### [EXERCISE INSTRUCTIONS]
Present every line of text from the rows below as a Markdown table with two columns, No. and Line, numbering the lines in order and omitting any blank lines.

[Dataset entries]

Start of Block

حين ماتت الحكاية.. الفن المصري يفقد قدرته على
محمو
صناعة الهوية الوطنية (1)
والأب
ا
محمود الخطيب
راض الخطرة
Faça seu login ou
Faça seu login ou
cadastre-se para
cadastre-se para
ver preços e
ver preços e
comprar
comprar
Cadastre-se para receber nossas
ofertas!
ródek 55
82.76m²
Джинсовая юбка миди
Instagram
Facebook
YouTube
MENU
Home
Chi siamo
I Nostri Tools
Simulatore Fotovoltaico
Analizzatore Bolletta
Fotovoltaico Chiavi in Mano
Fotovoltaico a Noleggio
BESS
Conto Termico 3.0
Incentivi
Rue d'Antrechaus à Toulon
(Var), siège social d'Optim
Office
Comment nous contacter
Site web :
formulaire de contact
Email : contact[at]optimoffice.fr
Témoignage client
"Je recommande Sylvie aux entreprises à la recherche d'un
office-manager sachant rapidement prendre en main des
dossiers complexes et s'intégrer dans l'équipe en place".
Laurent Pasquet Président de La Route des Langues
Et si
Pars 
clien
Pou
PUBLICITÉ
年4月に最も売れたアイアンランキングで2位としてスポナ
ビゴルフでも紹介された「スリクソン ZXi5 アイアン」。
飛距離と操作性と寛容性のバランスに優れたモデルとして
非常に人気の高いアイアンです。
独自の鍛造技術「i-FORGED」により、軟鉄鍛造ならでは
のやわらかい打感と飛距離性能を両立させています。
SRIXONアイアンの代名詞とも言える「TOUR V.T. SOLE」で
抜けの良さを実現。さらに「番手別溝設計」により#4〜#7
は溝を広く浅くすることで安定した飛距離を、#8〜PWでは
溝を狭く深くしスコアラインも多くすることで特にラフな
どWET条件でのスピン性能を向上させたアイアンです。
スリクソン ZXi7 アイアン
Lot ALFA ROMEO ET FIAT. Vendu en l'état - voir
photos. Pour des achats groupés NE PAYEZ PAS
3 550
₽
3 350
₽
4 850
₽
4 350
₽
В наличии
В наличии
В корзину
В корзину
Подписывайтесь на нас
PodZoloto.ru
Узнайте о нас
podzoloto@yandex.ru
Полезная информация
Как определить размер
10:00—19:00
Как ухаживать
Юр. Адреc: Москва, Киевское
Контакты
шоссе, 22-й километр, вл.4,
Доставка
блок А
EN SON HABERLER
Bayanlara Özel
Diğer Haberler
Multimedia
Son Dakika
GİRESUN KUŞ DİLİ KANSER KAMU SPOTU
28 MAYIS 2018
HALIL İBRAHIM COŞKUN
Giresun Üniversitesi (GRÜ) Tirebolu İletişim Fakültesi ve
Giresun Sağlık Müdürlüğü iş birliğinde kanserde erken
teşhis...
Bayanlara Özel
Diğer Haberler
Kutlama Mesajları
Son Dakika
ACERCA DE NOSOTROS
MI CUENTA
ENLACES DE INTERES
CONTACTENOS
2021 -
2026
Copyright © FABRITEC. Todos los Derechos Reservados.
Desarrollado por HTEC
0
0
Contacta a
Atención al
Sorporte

End of Block

### [SOLUTION FOR THIS TASK]
| No. | Line |
|---|---|
| 1 | حين ماتت الحكاية.. الفن المصري يفقد قدرته على |
| 2 | محمو |
| 3 | صناعة الهوية الوطنية (1) |
| 4 | والأب |
| 5 | ا |
| 6 | محمود الخطيب |
| 7 | راض الخطرة |
| 8 | Faça seu login ou |
| 9 | Faça seu login ou |
| 10 | cadastre-se para |
| 11 | cadastre-se para |
| 12 | ver preços e |
| 13 | ver preços e |
| 14 | comprar |
| 15 | comprar |
| 16 | Cadastre-se para receber nossas |
| 17 | ofertas! |
| 18 | ródek 55 |
| 19 | 82.76m² |
| 20 | Джинсовая юбка миди |
| 21 | Instagram |
| 22 | Facebook |
| 23 | YouTube |
| 24 | MENU |
| 25 | Home |
| 26 | Chi siamo |
| 27 | I Nostri Tools |
| 28 | Simulatore Fotovoltaico |
| 29 | Analizzatore Bolletta |
| 30 | Fotovoltaico Chiavi in Mano |
| 31 | Fotovoltaico a Noleggio |
| 32 | BESS |
| 33 | Conto Termico 3.0 |
| 34 | Incentivi |
| 35 | Rue d'Antrechaus à Toulon |
| 36 | (Var), siège social d'Optim |
| 37 | Office |
| 38 | Comment nous contacter |
| 39 | Site web : |
| 40 | formulaire de contact |
| 41 | Email : contact[at]optimoffice.fr |
| 42 | Témoignage client |
| 43 | "Je recommande Sylvie aux entreprises à la recherche d'un |
| 44 | office-manager sachant rapidement prendre en main des |
| 45 | dossiers complexes et s'intégrer dans l'équipe en place". |
| 46 | Laurent Pasquet Président de La Route des Langues |
| 47 | Et si |
| 48 | Pars  |
| 49 | clien |
| 50 | Pou |
| 51 | PUBLICITÉ |
| 52 | 年4月に最も売れたアイアンランキングで2位としてスポナ |
| 53 | ビゴルフでも紹介された「スリクソン ZXi5 アイアン」。 |
| 54 | 飛距離と操作性と寛容性のバランスに優れたモデルとして |
| 55 | 非常に人気の高いアイアンです。 |
| 56 | 独自の鍛造技術「i-FORGED」により、軟鉄鍛造ならでは |
| 57 | のやわらかい打感と飛距離性能を両立させています。 |
| 58 | SRIXONアイアンの代名詞とも言える「TOUR V.T. SOLE」で |
| 59 | 抜けの良さを実現。さらに「番手別溝設計」により#4〜#7 |
| 60 | は溝を広く浅くすることで安定した飛距離を、#8〜PWでは |
| 61 | 溝を狭く深くしスコアラインも多くすることで特にラフな |
| 62 | どWET条件でのスピン性能を向上させたアイアンです。 |
| 63 | スリクソン ZXi7 アイアン |
| 64 | Lot ALFA ROMEO ET FIAT. Vendu en l'état - voir |
| 65 | photos. Pour des achats groupés NE PAYEZ PAS |
| 66 | 3 550 |
| 67 | ₽ |
| 68 | 3 350 |
| 69 | ₽ |
| 70 | 4 850 |
| 71 | ₽ |
| 72 | 4 350 |
| 73 | ₽ |
| 74 | В наличии |
| 75 | В наличии |
| 76 | В корзину |
| 77 | В корзину |
| 78 | Подписывайтесь на нас |
| 79 | PodZoloto.ru |
| 80 | Узнайте о нас |
| 81 | podzoloto@yandex.ru |
| 82 | Полезная информация |
| 83 | Как определить размер |
| 84 | 10:00—19:00 |
| 85 | Как ухаживать |
| 86 | Юр. Адреc: Москва, Киевское |
| 87 | Контакты |
| 88 | шоссе, 22-й километр, вл.4, |
| 89 | Доставка |
| 90 | блок А |
| 91 | EN SON HABERLER |
| 92 | Bayanlara Özel |
| 93 | Diğer Haberler |
| 94 | Multimedia |
| 95 | Son Dakika |
| 96 | GİRESUN KUŞ DİLİ KANSER KAMU SPOTU |
| 97 | 28 MAYIS 2018 |
| 98 | HALIL İBRAHIM COŞKUN |
| 99 | Giresun Üniversitesi (GRÜ) Tirebolu İletişim Fakültesi ve |
| 100 | Giresun Sağlık Müdürlüğü iş birliğinde kanserde erken |
| 101 | teşhis... |
| 102 | Bayanlara Özel |
| 103 | Diğer Haberler |
| 104 | Kutlama Mesajları |
| 105 | Son Dakika |
| 106 | ACERCA DE NOSOTROS |
| 107 | MI CUENTA |
| 108 | ENLACES DE INTERES |
| 109 | CONTACTENOS |
| 110 | 2021 - |
| 111 | 2026 |
| 112 | Copyright © FABRITEC. Todos los Derechos Reservados. |
| 113 | Desarrollado por HTEC |
| 114 | 0 |
| 115 | 0 |
| 116 | Contacta a |
| 117 | Atención al |
| 118 | Sorporte |